If you were told you couldn’t do anything art/photography related for a week, what would you end up doing?
I think my penchant for being active would drive me towards something physical. For many years I trained to quite a high level as a rower and although the sense of accomplishment is an entirely different dimension to that of photography, I loved the way at it’s most basic level exercise is a fantastic form of escapism. I think it’s important to have something with which you can completely detach from every day life in some way and makes you feel good about yourself at the end of it. If I didn’t jump in a boat I’d either go mountain biking, climbing or simply get out for long walks in an environment I just love spending time in.

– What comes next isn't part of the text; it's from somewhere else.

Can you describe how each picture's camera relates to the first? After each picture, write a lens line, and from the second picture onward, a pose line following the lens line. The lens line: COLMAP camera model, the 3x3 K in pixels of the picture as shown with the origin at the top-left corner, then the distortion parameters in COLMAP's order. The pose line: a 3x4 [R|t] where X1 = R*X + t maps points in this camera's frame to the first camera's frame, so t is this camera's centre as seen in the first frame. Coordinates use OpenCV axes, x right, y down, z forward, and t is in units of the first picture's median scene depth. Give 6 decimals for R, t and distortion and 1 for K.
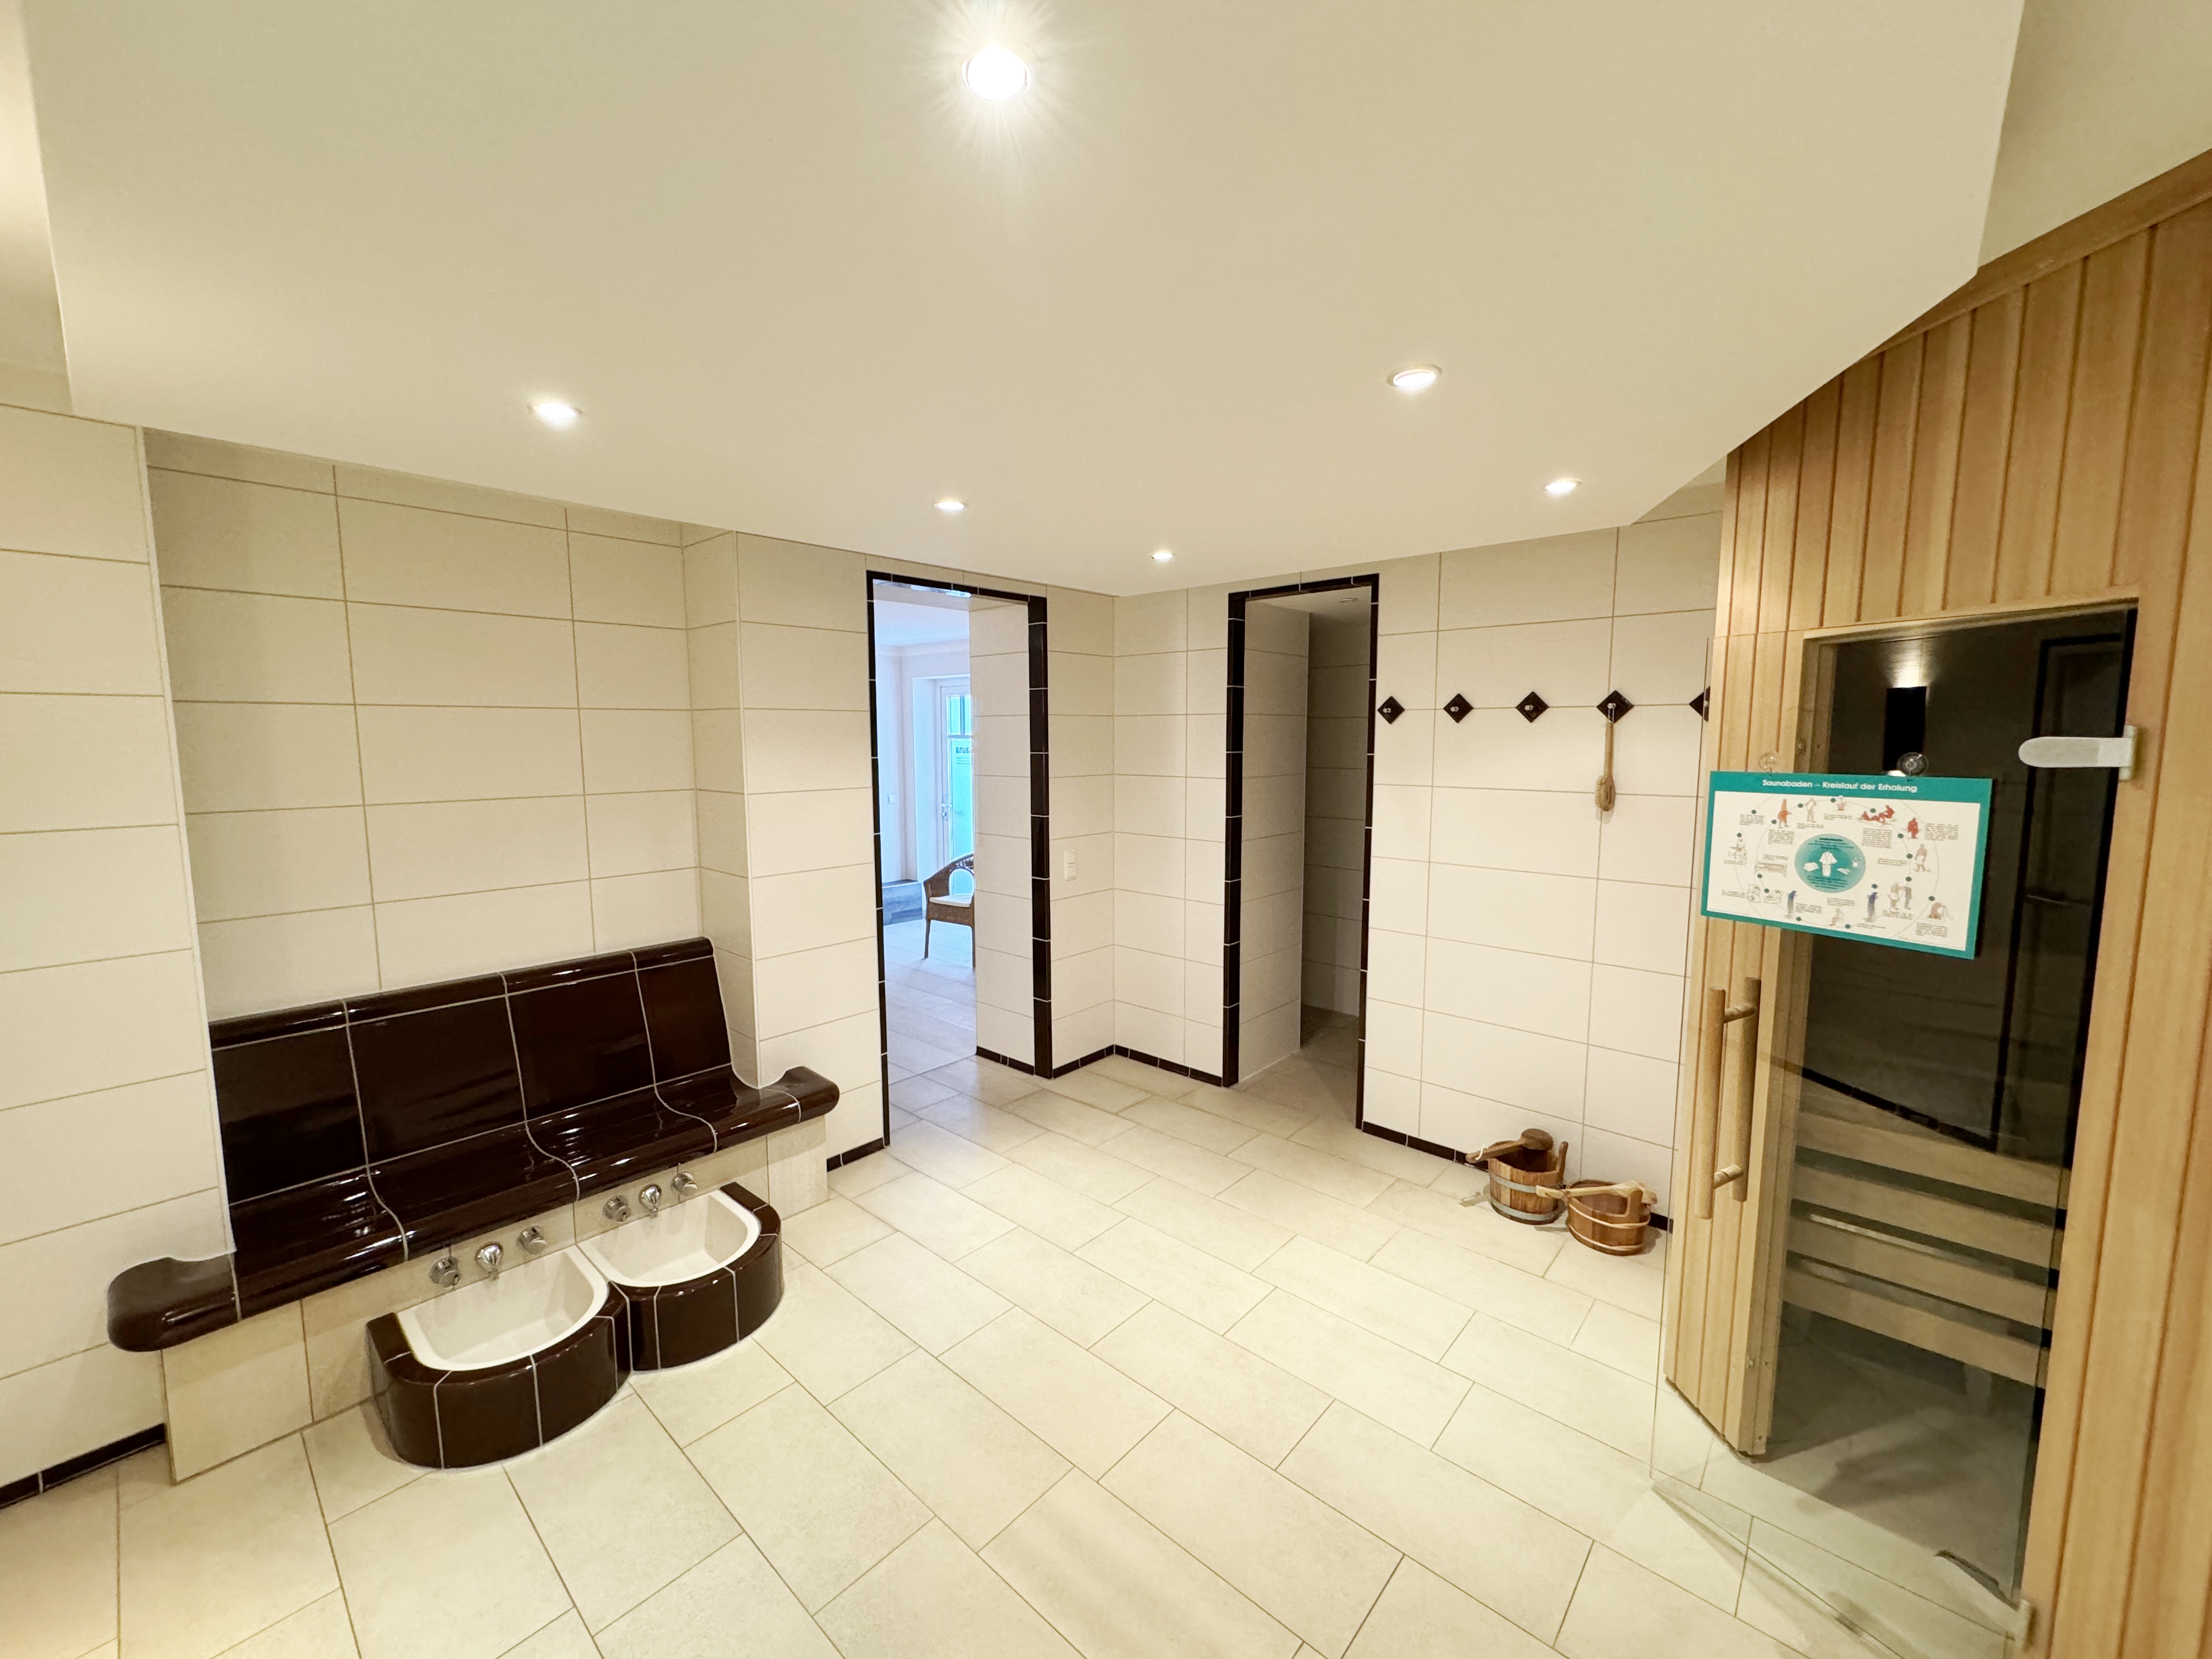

What sorts of things do you think might challenge you in the future or do you have any photographs or styles that you want to investigate? Where do you see your photography going in terms of subject and style?
As a photographer I think I am always learning and evolving and I would like to be able to combine my interest and past research experience in extreme environments with my photography. I’ve already travelled a fair bit in cold countries, such as Norway and Iceland, maybe I should try somewhere warm next? In a slightly different direction I’m now making short films which is quite exciting and I’ve also recently returned from Iceland and begun planning trips leading small groups there – watch this space! I enjoy learning new things and developing ideas around them so, who knows what the future holds.